No caminho em busca de uma nascente, eles encontraram dinossauros que Dino só conhecia das figuras. Perto de árvores antigas, um grupo de pescoçudos estava comendo folhas. Um deles olhou para os dois e apontou com a cabeça para um lugar onde as folhas estavam ainda mais verdes, sinal de que talvez houvesse água por perto. Dino talvez nem tivesse percebido aquilo, mas mamãe entendeu como uma pista importante.
Mais adiante, um filhotinho coberto de penas tentava dar seu primeiro salto de uma pedra.

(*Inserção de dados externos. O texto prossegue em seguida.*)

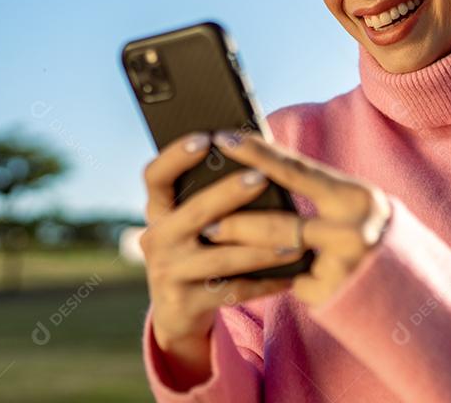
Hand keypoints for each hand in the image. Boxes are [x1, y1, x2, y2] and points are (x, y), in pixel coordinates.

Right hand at [140, 131, 304, 348]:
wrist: (178, 312)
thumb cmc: (198, 249)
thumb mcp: (193, 223)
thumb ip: (210, 195)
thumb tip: (257, 158)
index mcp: (158, 210)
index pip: (155, 176)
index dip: (176, 155)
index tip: (207, 138)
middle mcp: (156, 238)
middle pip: (194, 211)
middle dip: (229, 193)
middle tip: (261, 177)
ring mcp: (167, 272)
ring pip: (221, 256)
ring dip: (261, 247)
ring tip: (295, 238)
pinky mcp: (184, 303)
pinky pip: (233, 290)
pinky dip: (265, 283)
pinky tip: (292, 275)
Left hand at [205, 128, 392, 308]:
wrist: (409, 283)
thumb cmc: (363, 230)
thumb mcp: (348, 204)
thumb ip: (313, 190)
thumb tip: (257, 168)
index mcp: (356, 197)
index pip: (297, 170)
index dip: (258, 153)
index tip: (224, 138)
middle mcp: (355, 231)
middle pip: (281, 224)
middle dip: (237, 220)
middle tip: (203, 217)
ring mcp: (346, 267)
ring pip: (278, 254)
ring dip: (240, 249)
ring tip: (212, 239)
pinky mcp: (334, 295)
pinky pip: (291, 281)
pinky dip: (275, 276)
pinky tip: (256, 275)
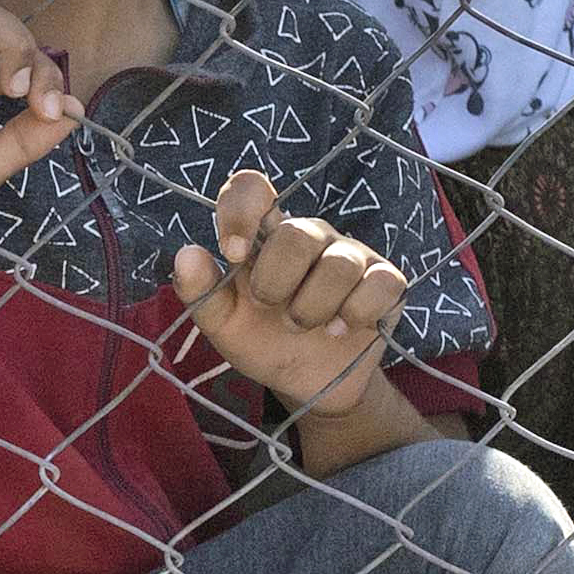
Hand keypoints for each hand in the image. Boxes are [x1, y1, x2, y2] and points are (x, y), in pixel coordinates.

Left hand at [168, 168, 410, 418]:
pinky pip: (380, 284)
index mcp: (264, 237)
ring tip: (302, 326)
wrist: (308, 383)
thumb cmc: (262, 341)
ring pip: (339, 264)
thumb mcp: (223, 323)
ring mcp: (351, 256)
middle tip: (270, 307)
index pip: (252, 189)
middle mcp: (310, 237)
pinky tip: (339, 330)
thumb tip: (187, 254)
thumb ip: (200, 290)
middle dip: (276, 281)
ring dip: (312, 307)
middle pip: (298, 233)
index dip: (240, 211)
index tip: (233, 254)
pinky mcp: (386, 281)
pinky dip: (355, 314)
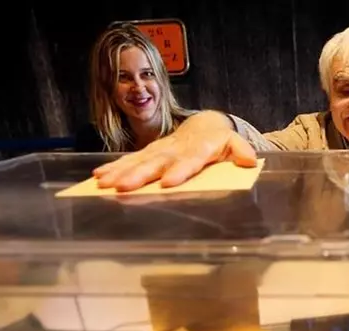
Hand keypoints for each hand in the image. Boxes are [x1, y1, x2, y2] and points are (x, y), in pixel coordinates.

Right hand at [93, 111, 256, 191]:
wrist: (204, 125)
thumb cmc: (219, 140)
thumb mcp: (234, 144)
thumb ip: (241, 151)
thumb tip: (249, 160)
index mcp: (198, 149)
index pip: (189, 160)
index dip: (179, 170)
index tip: (168, 182)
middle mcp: (174, 149)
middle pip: (156, 162)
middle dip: (139, 175)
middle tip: (124, 187)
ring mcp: (159, 150)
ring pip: (138, 161)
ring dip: (121, 172)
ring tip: (104, 184)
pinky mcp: (149, 153)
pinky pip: (130, 160)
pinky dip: (114, 167)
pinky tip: (99, 177)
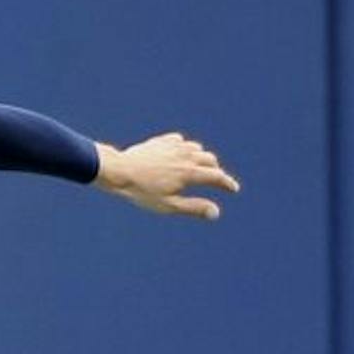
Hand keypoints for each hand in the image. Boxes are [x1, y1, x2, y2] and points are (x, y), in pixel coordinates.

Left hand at [94, 133, 240, 218]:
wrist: (120, 171)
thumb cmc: (142, 192)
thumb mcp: (169, 205)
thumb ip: (194, 208)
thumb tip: (216, 212)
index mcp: (189, 173)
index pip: (216, 177)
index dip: (228, 184)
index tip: (233, 189)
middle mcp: (185, 156)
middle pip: (209, 160)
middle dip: (215, 170)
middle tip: (216, 179)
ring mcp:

Dino parou para observar enquanto ele criava coragem. No fim, o filhote pulou, meio desajeitado, mas conseguiu. Dino sorriu. Percebeu que ele também estava aprendendo coisas novas naquele dia e que não precisava ter medo disso.
Quando chegaram perto de umas pedras, o ar estava quente e a grama quase tinha desaparecido. Dino começou a achar que talvez estivessem indo pelo caminho errado. Mas então sentiu algo diferente: uma brisa leve e fresquinha, que com certeza não vinha do sol quente.
“Acho que é ali”, disse Dino, apontando entre duas pedras lisas.
Mamãe se abaixou e sentiu o cheiro da terra. “Você tem razão. Tem algo aqui”, respondeu baixinho. Depois de alguns passos, encontrou uma fenda estreita entre as pedras. De lá vinha um som suave de água — mais um sussurro delicado do que o barulho de uma cachoeira.
Quando afastaram uma pedra, descobriram um fiozinho d’água que descia pelas raízes de uma árvore antiga e formava, numa pequena parte funda da terra, uma poça linda. Dino foi o primeiro a beber. A água era fria e fresquinha, e ele bebeu com gosto. De repente, aquela parte desconhecida da ilha já não parecia tão assustadora.
No caminho de volta, andaram mais rápido para contar aos outros dinossauros que tinham encontrado água. De longe, os outros já os observavam. Quando viram os sorrisos no rosto deles, começaram a soltar pequenos sons de alívio. Muitos também tinham procurado água naquele dia, mas ainda não tinham encontrado.
Naquela noite, todos puderam dormir tranquilos. E, se os dias continuassem secos e a poça diminuísse ainda mais, eles poderiam se mudar para perto da nova nascente entre as pedras.
Dino também foi dormir com uma sensação boa e diferente. Algumas horas antes, a ilha parecia enorme e até um pouco assustadora. Agora ele enxergava lugares lindos esperando para serem descobertos. E estava animado para explorar o que viria depois.